* **SET OF TASKS**
**1)** Rewrite the forum question about Wikipedia disambiguation pages, everything from "I am gathering" down to "article is found.", with "MediaWiki API" in place of "Wikipedia API".
**2)** Continue the forum question about fetching brand articles through the Wikipedia API, picking up right after its last line.

* **QUOTED PASSAGE**
◆ ◆ ◆ ◆

I am gathering some articles from Wikipedia (dozens to hundreds, paying attention to the courtesy limit of Wikipedia API).
All articles are brands and in many occasions, the keyword can be very generic and does not refer to only a brand. I am getting in return other propositions like:
Arla may refer to:
- Arla (file system)
- Arla (moth), a genus of moth
- Arkansas Library Association
- Arla, Greece, a village\n\u00c4rla, a village in south-eastern Sweden
- Arla Foods, a large Scandinavian producer ...
I want to spot the one that falls in "brand category" but I can also put other relevant keywords like "food or beverage"
Can I fetch propositions that are containing some keywords using Wikipedia API?
The problem is that when there is ambiguity, the form of response JSON is the same as if one article is found.
Check my script:
import requests
import time
result = {}
for q in spotted_keywords:
url = 'https://en.wikipedia.org/w/api.php?action=query&prop=extracts&exintro&explaintext&format=json&exintro=&titles='+q+'&redirects=true'
r = requests.get(url)
json_data = r.json()

◆ ◆ ◆ ◆

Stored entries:
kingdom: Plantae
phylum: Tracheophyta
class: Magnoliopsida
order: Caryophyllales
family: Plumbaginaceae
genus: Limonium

◆ ◆ ◆ ◆

* **THE REPLIES**
**1)**
I am gathering some articles from Wikipedia (dozens to hundreds, paying attention to the courtesy limit of MediaWiki API).
All articles are brands and in many occasions, the keyword can be very generic and does not refer to only a brand. I am getting in return other propositions like:
Arla may refer to:
- Arla (file system)
- Arla (moth), a genus of moth
- Arkansas Library Association
- Arla, Greece, a village\n\u00c4rla, a village in south-eastern Sweden
- Arla Foods, a large Scandinavian producer ...
I want to spot the one that falls in "brand category" but I can also put other relevant keywords like "food or beverage"
Can I fetch propositions that are containing some keywords using MediaWiki API?
The problem is that when there is ambiguity, the form of response JSON is the same as if one article is found.

**2)**
extract = list(json_data['query']['pages'].values())[0]
if('extract' in extract):
result[q] = extract['extract']
time.sleep(1)
spotted_keywords are like ["mcdonalds", "cocacola" ...]
One response is like:
{
"batchcomplete":"",
"query":{
"normalized":[
{
"from":"arla",
"to":"Arla"
}
],
"pages":{
"360264":{
"pageid":360264,
"ns":0,
"title":"Arla",
"extract":"Arla may refer to:\n\nArla (file system)\nArla (moth), a genus of moth\nArkansas Library Association\nArla, Greece, a village\n\u00c4rla, a village in south-eastern Sweden\nArla Foods, a large Scandinavian producer of dairy products\nArla (Finland), a subsidiary of Arla Foods\nArla Foods UK, a subsidiary of Arla Foods\nARLA, Arm\u00e9e r\u00e9volutionnaire de lib\u00e9ration de l'Azawad (French), Revolutionary Liberation Army of Azawad"
}
}
}
}
Any hints ?